» TO-DO ITEM
Which lines to output? The line containing "List each element's" and every line after it in the data below, each copied exactly.

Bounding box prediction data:
※ ※ ※
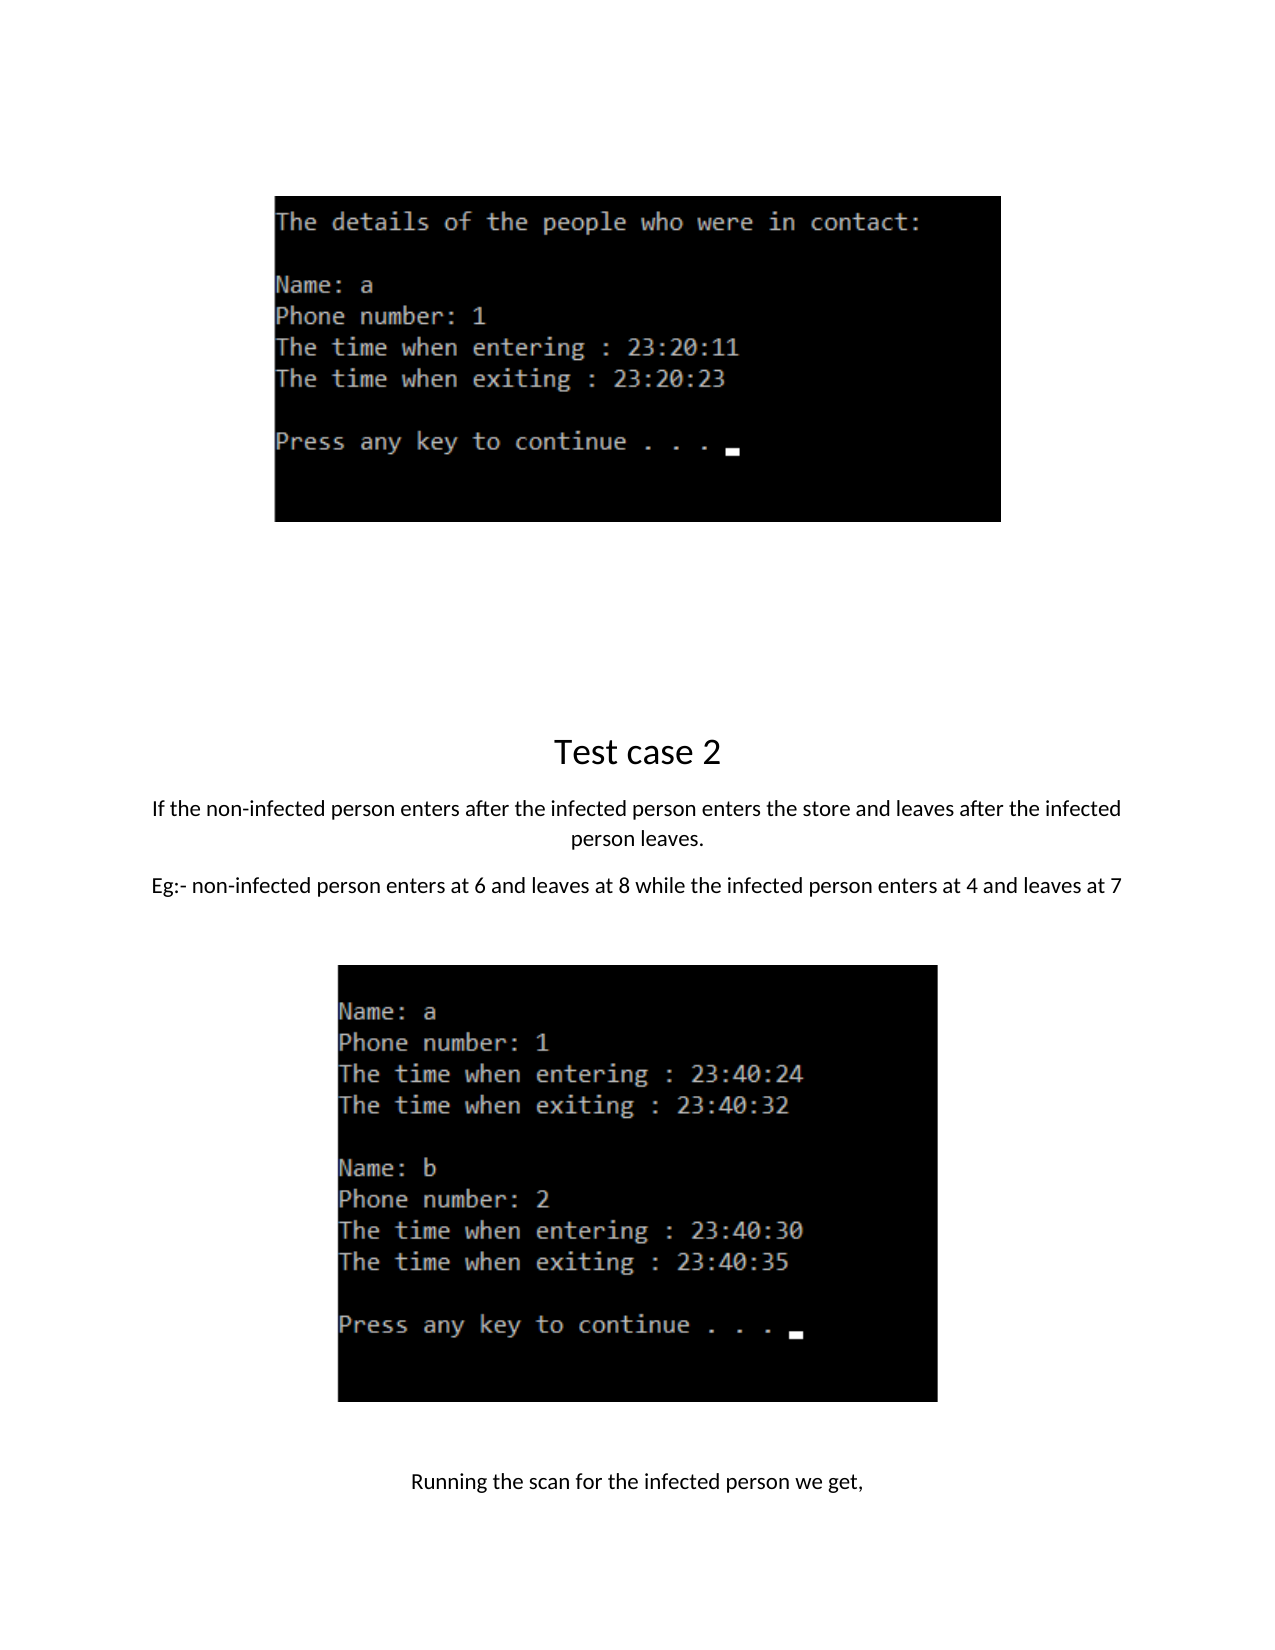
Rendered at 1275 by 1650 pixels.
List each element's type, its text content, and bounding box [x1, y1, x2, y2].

text Test case 2 [150, 728, 1125, 774]
text Running the scan for the infected person we get, [150, 1467, 1125, 1495]
text If the non-infected person enters after the infected person enters the store and leaves after the infected person leaves. [150, 794, 1125, 853]
picture [337, 965, 938, 1402]
picture [274, 196, 1001, 522]
text Eg:- non-infected person enters at 6 and leaves at 8 while the infected person enters at 4 and leaves at 7 [150, 871, 1125, 899]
※ ※ ※
» FINAL ANSWER
List each element's type, its text content, and bounding box [x1, y1, x2, y2].

text Test case 2 [150, 728, 1125, 774]
text Running the scan for the infected person we get, [150, 1467, 1125, 1495]
text If the non-infected person enters after the infected person enters the store and leaves after the infected person leaves. [150, 794, 1125, 853]
picture [337, 965, 938, 1402]
picture [274, 196, 1001, 522]
text Eg:- non-infected person enters at 6 and leaves at 8 while the infected person enters at 4 and leaves at 7 [150, 871, 1125, 899]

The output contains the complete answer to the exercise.